Plaintiff executor appealed from a judgment of the Superior Court of Los Angeles County (California), which dismissed his action on the pleadings and granted judgment without leave to amend in favor of defendant insurance company on the ground the complaint did not state a cause of action against defendant for either breach of the covenant of good faith and fair dealing or civil conspiracy to commit legal malpractice.
The insured filed suit against defendant insurance company for breach of the implied covenant of good faith and fair dealing and conspiracy to commit legal malpractice with the firm retained to defend the deceased after defendant entered into a settlement without her knowledge or consent. ADA lawsuit defense California The trial court granted defendant’s motion for judgment on the pleadings. Accepting the facts alleged in the insured’s complaint as true, the court held that the trial court erred in its ruling and reversed. The court held that plaintiff executor’s breach claim survived the death of the insured. The court held that because defendant had notice of the insured’s intent to pursue her rights against the driver of the other vehicle involved in the collision, defendant had a fiduciary duty not to interfere with those rights. Plaintiff successfully stated a cause of action for conspiracy because plaintiff alleged wrongful conduct, an agreement between defendant and the firm, acts committed by the firm in furtherance of the agreement, and damages. The court held that pursuant to Cal. Civ. Proc. Code § 877, plaintiff’s release of the firm did not release defendant.

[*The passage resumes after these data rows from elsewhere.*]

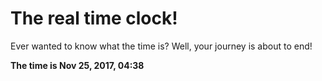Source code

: # The real time clock!

Ever wanted to know what the time is? Well, your journey is about to end!

**The time is Nov 25, 2017, 04:38**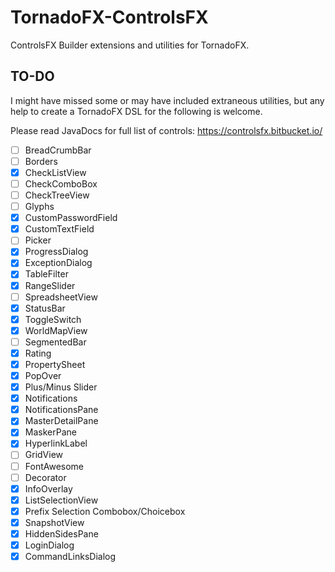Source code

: # TornadoFX-ControlsFX

ControlsFX Builder extensions and utilities for TornadoFX.

## TO-DO 

I might have missed some or may have included extraneous utilities, but any help to create a TornadoFX DSL for the following is welcome. 

Please read JavaDocs for full list of controls:
https://controlsfx.bitbucket.io/


* [ ] BreadCrumbBar
* [ ] Borders
* [X] CheckListView
* [ ] CheckComboBox
* [ ] CheckTreeView
* [ ] Glyphs
* [X] CustomPasswordField
* [X] CustomTextField
* [ ] Picker
* [X] ProgressDialog
* [X] ExceptionDialog
* [X] TableFilter
* [X] RangeSlider
* [ ] SpreadsheetView
* [X] StatusBar
* [X] ToggleSwitch
* [X] WorldMapView
* [ ] SegmentedBar
* [X] Rating
* [X] PropertySheet
* [X] PopOver
* [X] Plus/Minus Slider
* [X] Notifications
* [X] NotificationsPane
* [X] MasterDetailPane
* [X] MaskerPane
* [X] HyperlinkLabel
* [ ] GridView
* [ ] FontAwesome
* [ ] Decorator
* [X] InfoOverlay
* [X] ListSelectionView
* [X] Prefix Selection Combobox/Choicebox
* [X] SnapshotView
* [X] HiddenSidesPane
* [X] LoginDialog
* [X] CommandLinksDialog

The court reversed the trial court’s judgment on the pleadings in favor of defendant insurance company because plaintiff executor adequately alleged claims against defendant for breach of the covenant of good faith and fair dealing and conspiracy to commit legal malpractice.
Appellant intervenor insurance company sought review of a judgment of the Superior Court of the City and County of San Francisco (California), which held that appellant was entirely responsible for a malpractice claim.
An attorney was covered by successive malpractice policies issued by three insurance companies. The insurance companies settled a malpractice claim, each contributing to the settlement. Respondent insurance company filed a suit in intervention, seeking a judgment that one of the previous insurers be declared responsible for the loss because the negligent act occurred during a prior policy’s coverage. The trial court found the responsibility for the loss was entirely upon appellant, as the first insurer, because the attorney error occurred during that period. Appellant challenged that judgment. The court affirmed the decision. The court held that “claims made” language in the first policy referred to a cause of action, and thus the policy covered the loss even though the claim was made after the policy expired. Because the other policies did not cover the claim or the loss, appellant had to bear the entire loss including litigation costs, and the judgment was affirmed.
The court affirmed the trial court’s judgment.